SHORT EXERCISE A: Which cases does the opinion in United States v. Harris cite in support of its statement that, when a statute denounces two different acts, conviction may be had under both and two sentences imposed? List all of them.

SELECTED TEXT:
##############################

United States v. Harris

26 F. Supp. 788 | S.D. Cal. | 1939

YANKWICII, District Judge

(after stating facts as above).

I felt when the motion was first urged yesterday that the question raised was immaterial, so far as the result in this particular case is concerned. For, assuming the contention to be correct, and applicable to this situation, in view of the fact that the two sentences have been ordered to run concurrently, the defendant cannot be harmed by the fact that he was sentenced on both counts.

However, the possible effect of the two sentences on the parole of the defendant has led me to study the legal aspects of the problem.

Such study convinces me that the sentences were correct.

When a statute denounces a series of acts or the doing of several things, but attaches one penalty only to them, the prosecutor, if he chooses less than all, and is unsuccessful, cannot then prosecute again under the portions of the statute which he chose to omit.

Again, if several acts are committed, at one time, such as libel, embezzlement, perjury, and the prosecutor chooses one specific libelous statement in the article, or one specific act of embezzlement, or perjury, he cannot, after being unsuccessful, prosecute anew. As said in People v. Stephens, 1889, 79 Cal. 428, 21 P. 856, 857, 4 L.R.A. 845: “The law does not permit a single individual act to be divided, so as to make out of it two distinct, indictable offenses. Drake v. State, 60 Ala. [42], 43. Although, when a man has done a criminal act, the prosecutor may carve as large an offense out of the transaction as he can. Yet he is not at liberty to cut but once.”

Behind these principles is the fundamental thought that the prosecutor should not split one crime and prosecute it in parts. People v. McDaniels, 1902, 137 Cal. 192, 69 P. 1006, 59 L.R.A. 578, 92 Am.St.Rep. 81; People v. Preciado, 1916, 31 Cal.App. 519, 160 P. 1090; Rosenthal v. United States, 9 Cir. 1921, 276 F. 714.

Upon a verdict or plea of guilty, when different counts charge the same offense in a different manner, so as to avoid variance, or different degrees of the same offense, there can be but one sentence. Ex parte Farlow, D.C.Ga. 1921, 272 F. 910; United States v. Mazzochi, 2 Cir. 1935, 75 F.2d 497. However, when a statute denounces two different acts, conviction may be had under both, and two sentences imposed, despite the fact that one transaction only is involved. Massey v. United States, 8 Cir. 1922, 281 F. 293; Bell v. United States, 5 Cir. 1923, 285 F. 145; Singer v. United States, 3 Cir. 1923, 288 F. 695; Page v. United States, 9 Cir. 1922, 278 F. 41; Morgan v. Devine, 1915, 237 U.S. 632, 35 S.Ct. 712, 59 L.Ed. 1153.

To illustrate, in Parmagini v. United States, 9 Cir. 1930, 42 F.2d 721, the Circuit Court of Appeals for the Ninth Circuit dealt with an indictment charging violations of the Harrison Narcotic Act (26 U.S.C.A. § 692, now 26 U.S.C.A. § 1043) and the Jones-Miller Act (21 U.S.C.A. § 174).

##############################

RECORDS:
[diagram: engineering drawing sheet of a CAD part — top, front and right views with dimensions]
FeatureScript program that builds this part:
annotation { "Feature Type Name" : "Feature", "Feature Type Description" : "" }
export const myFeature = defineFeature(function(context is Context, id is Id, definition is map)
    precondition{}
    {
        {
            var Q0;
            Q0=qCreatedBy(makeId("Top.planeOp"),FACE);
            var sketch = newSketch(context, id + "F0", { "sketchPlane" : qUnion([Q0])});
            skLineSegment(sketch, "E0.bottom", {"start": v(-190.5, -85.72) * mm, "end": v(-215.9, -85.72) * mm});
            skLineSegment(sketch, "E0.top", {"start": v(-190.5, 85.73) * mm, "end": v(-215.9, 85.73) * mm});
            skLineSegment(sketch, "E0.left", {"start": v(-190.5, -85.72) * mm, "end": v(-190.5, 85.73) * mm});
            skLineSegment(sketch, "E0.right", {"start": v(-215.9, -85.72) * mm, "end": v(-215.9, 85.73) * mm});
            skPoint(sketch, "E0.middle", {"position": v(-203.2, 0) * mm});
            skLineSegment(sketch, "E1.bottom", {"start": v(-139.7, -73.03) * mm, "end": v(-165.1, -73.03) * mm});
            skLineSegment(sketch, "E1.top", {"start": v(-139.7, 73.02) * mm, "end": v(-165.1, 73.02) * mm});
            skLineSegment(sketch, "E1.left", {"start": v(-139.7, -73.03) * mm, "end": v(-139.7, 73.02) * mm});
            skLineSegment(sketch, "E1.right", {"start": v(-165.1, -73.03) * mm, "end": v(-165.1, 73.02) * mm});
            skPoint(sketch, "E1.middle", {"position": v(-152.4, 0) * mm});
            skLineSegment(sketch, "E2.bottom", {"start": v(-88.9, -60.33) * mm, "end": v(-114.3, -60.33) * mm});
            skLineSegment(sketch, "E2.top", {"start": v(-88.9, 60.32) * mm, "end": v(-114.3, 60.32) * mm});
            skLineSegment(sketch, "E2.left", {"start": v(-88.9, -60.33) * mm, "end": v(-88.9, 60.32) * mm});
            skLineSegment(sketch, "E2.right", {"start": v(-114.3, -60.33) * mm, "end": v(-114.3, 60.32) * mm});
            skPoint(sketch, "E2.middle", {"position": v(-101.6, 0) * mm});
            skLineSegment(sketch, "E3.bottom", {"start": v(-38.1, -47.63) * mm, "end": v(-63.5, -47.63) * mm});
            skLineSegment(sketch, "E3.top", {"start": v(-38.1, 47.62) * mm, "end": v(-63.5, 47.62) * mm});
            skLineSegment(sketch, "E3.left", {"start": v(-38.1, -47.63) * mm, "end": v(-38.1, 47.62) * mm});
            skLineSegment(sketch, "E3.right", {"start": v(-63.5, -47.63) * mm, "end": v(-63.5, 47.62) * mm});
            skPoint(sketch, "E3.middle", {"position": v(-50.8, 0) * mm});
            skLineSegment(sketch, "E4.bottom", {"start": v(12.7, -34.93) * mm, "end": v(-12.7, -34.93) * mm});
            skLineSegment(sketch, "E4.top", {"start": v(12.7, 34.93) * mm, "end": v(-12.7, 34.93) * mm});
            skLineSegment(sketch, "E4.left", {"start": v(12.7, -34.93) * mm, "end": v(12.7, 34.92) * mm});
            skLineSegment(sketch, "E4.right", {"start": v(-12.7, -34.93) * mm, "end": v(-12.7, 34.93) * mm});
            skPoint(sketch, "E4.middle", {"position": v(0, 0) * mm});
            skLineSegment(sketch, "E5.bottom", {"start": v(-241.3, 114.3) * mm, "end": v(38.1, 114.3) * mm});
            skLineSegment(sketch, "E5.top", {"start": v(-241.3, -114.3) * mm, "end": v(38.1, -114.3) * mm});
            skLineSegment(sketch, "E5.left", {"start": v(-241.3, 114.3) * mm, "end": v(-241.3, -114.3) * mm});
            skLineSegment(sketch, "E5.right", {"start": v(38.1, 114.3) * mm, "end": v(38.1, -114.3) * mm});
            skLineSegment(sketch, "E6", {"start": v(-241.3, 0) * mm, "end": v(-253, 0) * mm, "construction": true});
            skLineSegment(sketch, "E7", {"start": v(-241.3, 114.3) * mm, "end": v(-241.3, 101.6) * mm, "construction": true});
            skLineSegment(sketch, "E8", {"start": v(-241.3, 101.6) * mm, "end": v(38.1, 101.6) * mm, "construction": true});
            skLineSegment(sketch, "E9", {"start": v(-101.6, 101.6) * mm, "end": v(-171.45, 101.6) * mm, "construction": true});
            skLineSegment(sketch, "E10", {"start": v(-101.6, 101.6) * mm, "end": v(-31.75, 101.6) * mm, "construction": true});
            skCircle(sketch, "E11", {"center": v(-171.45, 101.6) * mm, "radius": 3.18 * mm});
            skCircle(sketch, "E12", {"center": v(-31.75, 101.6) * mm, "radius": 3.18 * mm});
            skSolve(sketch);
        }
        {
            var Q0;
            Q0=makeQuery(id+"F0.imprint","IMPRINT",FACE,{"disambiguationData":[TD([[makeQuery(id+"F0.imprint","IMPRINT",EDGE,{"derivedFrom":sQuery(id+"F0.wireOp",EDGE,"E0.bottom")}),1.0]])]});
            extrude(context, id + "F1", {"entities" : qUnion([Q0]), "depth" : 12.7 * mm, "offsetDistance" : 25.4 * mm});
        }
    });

##############################

SHORT EXERCISE B: Can you rewrite the records as a numbered list, from the start of the records up to and including the line containing "var sketch = newSketch(context, id", leaving out any blank lines?

FINAL RESULT A:
1. Massey v. United States, 8 Cir. 1922, 281 F. 293
2. Bell v. United States, 5 Cir. 1923, 285 F. 145
3. Singer v. United States, 3 Cir. 1923, 288 F. 695
4. Page v. United States, 9 Cir. 1922, 278 F. 41
5. Morgan v. Devine, 1915, 237 U.S. 632, 35 S.Ct. 712, 59 L.Ed. 1153

FINAL RESULT B:
1. [diagram: engineering drawing sheet of a CAD part — top, front and right views with dimensions]
2. FeatureScript program that builds this part:
3. annotation { "Feature Type Name" : "Feature", "Feature Type Description" : "" }
4. export const myFeature = defineFeature(function(context is Context, id is Id, definition is map)
5.     precondition{}
6.     {
7.         {
8.             var Q0;
9.             Q0=qCreatedBy(makeId("Top.planeOp"),FACE);
10.             var sketch = newSketch(context, id + "F0", { "sketchPlane" : qUnion([Q0])});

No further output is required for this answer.